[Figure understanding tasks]
#####

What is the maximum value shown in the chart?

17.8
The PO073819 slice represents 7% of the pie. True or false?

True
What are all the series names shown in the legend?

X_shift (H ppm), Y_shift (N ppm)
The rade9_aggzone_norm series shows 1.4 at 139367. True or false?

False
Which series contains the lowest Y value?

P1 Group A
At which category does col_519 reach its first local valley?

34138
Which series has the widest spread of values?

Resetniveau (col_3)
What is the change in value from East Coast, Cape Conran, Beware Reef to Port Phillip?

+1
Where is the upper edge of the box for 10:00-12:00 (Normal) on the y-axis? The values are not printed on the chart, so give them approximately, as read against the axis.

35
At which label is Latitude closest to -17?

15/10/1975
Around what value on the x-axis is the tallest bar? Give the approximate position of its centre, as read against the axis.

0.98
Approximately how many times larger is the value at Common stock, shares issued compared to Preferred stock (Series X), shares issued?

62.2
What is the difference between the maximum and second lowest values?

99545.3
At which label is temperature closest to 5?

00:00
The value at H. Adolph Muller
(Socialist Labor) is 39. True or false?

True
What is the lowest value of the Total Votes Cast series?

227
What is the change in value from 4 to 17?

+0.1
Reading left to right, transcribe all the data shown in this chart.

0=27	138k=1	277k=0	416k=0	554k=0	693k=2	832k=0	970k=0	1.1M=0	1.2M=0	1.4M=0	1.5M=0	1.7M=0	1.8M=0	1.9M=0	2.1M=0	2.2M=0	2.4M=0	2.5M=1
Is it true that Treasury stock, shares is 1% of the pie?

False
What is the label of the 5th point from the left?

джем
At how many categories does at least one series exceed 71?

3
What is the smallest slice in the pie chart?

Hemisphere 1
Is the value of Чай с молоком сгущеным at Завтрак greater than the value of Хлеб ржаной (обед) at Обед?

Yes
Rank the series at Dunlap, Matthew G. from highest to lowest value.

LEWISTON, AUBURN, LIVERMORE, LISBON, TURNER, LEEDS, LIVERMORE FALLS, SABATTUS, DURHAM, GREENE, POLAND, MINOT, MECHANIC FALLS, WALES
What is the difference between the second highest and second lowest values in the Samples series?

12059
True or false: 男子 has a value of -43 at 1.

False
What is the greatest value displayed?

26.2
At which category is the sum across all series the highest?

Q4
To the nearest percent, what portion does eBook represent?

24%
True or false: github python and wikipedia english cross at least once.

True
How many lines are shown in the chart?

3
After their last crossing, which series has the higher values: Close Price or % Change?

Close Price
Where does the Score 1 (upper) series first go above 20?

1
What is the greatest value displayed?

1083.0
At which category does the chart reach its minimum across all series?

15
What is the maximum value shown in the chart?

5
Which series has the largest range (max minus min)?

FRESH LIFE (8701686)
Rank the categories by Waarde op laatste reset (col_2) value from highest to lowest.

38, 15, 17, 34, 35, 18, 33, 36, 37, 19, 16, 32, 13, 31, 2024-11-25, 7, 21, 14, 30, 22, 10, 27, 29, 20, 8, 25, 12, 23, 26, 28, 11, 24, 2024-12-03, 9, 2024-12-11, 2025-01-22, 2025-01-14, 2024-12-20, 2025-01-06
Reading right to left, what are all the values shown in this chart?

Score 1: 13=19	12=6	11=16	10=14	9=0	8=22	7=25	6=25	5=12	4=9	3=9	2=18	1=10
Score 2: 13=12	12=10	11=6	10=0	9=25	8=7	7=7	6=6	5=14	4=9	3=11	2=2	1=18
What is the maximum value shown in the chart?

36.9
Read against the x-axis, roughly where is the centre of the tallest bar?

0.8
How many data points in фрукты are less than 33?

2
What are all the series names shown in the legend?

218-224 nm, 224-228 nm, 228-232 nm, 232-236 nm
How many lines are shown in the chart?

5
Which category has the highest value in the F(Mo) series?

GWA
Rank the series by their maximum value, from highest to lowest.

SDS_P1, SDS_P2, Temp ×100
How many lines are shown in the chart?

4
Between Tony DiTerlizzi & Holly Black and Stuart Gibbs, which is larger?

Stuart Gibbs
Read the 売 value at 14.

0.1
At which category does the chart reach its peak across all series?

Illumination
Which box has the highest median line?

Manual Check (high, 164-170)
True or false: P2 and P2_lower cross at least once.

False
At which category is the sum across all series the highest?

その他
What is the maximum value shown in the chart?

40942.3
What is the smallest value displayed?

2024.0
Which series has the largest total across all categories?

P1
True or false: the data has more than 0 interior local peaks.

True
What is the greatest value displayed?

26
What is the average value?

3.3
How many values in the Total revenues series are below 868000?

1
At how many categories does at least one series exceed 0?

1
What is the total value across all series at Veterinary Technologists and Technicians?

#####

* _Requirement_: Can you convert the lines from the start through the line containing "What is the change in value from East", inclusive, into a Markdown table with the columns "Row" and "Line", leaving out blank lines?

* _Answer below_:
| Row | Line |
|---|---|
| 1 | What is the maximum value shown in the chart? |
| 2 | 17.8 |
| 3 | The PO073819 slice represents 7% of the pie. True or false? |
| 4 | True |
| 5 | What are all the series names shown in the legend? |
| 6 | X_shift (H ppm), Y_shift (N ppm) |
| 7 | The rade9_aggzone_norm series shows 1.4 at 139367. True or false? |
| 8 | False |
| 9 | Which series contains the lowest Y value? |
| 10 | P1 Group A |
| 11 | At which category does col_519 reach its first local valley? |
| 12 | 34138 |
| 13 | Which series has the widest spread of values? |
| 14 | Resetniveau (col_3) |
| 15 | What is the change in value from East Coast, Cape Conran, Beware Reef to Port Phillip? |